A wedding blog that you and I both love posed some questions to me about how much celebrants cost, how to budget for one, and what to expect from certain fees. I know from a recent celebrant group chat I’m in that this conversation sends most of us to the sand to put our heads in the ground, so I thought I’d share the questions and answers posed by the blog, for the benefit of members, so we can start talking about talking about money and fees and prices.
I’d also submit my words below to your comments. Disagree? Think it could have been written better? I’m ready for the conversation about it.
Q: What factors should couples consider when setting their initial wedding celebrant budget?
A: Couples planning to book a celebrant should know that there is no national agreement on what a celebrant should charge or provide. Every celebrant is a unique person, with a unique offering, style, and packages, as well as their own business goals and lifestyle. One celebrant might do this as a hobby and charge a hobbyist fee, another might do celebrancy as a side-gig, so your expectations should match their standard. Another might be the sole provider for their family, meaning their fee, offering, and level of professionalism will differ. With a full-time celebrant whose only work is celebrancy, you’ll pay more but you’ll likely get more than you ever expected.
Q: How much of their total wedding budget should couples typically allocate to a celebrant?
A: Much of the wedding budget scales according to guest numbers. The larger the guest list, the larger the venue and other services, but the celebrant isn’t overly affected by guest list size. So, a percentage of the budget doesn’t work well here. Instead, budget around $1,000 for an average celebrant—that’s the national average. For a full-time professional celebrant, you might pay up to $2,500, with some offering extras and services that could bring the total closer to $5,000.
Q: What’s the typical price range for wedding celebrant services, and what influences where a celebrant falls within this range?

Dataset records
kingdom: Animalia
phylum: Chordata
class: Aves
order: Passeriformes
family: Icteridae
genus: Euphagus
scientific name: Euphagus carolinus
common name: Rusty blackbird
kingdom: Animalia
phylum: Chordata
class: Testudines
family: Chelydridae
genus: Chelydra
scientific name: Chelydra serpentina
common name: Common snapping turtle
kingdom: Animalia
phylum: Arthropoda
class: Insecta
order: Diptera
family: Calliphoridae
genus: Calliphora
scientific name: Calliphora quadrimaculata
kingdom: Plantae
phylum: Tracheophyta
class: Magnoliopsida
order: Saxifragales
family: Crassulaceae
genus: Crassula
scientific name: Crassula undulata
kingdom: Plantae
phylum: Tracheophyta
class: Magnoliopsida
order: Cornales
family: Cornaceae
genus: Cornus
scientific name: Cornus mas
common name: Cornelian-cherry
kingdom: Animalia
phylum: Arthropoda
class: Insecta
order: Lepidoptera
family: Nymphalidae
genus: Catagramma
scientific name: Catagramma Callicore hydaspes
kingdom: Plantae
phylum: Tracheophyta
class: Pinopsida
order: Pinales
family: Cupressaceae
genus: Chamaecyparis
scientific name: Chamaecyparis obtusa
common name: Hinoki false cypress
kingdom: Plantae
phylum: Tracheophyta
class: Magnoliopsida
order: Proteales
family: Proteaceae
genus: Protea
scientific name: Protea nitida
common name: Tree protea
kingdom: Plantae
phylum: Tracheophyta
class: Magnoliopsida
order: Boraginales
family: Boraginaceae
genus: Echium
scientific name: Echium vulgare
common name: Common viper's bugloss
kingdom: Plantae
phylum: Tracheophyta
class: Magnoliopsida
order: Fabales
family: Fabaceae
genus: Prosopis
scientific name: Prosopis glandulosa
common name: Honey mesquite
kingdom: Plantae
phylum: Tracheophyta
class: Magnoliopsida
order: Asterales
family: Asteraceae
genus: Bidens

YOUR TASKS |
1 > Reproduce the passage of the celebrant fees text starting at "A: Couples planning" and ending at "to a celebrant?".
2 > Answer these questions from the celebrant fees text:
(a) What posed the questions that the author shares?
(b) According to the text, is there a national agreement on what a celebrant should charge or provide?
(c) How much does the text say to budget for an average celebrant?

THE RESPONSES |
1 >
A: Couples planning to book a celebrant should know that there is no national agreement on what a celebrant should charge or provide. Every celebrant is a unique person, with a unique offering, style, and packages, as well as their own business goals and lifestyle. One celebrant might do this as a hobby and charge a hobbyist fee, another might do celebrancy as a side-gig, so your expectations should match their standard. Another might be the sole provider for their family, meaning their fee, offering, and level of professionalism will differ. With a full-time celebrant whose only work is celebrancy, you’ll pay more but you’ll likely get more than you ever expected.
Q: How much of their total wedding budget should couples typically allocate to a celebrant?

2 >
(a) A wedding blog.
(b) No, there is no national agreement.
(c) Around $1,000.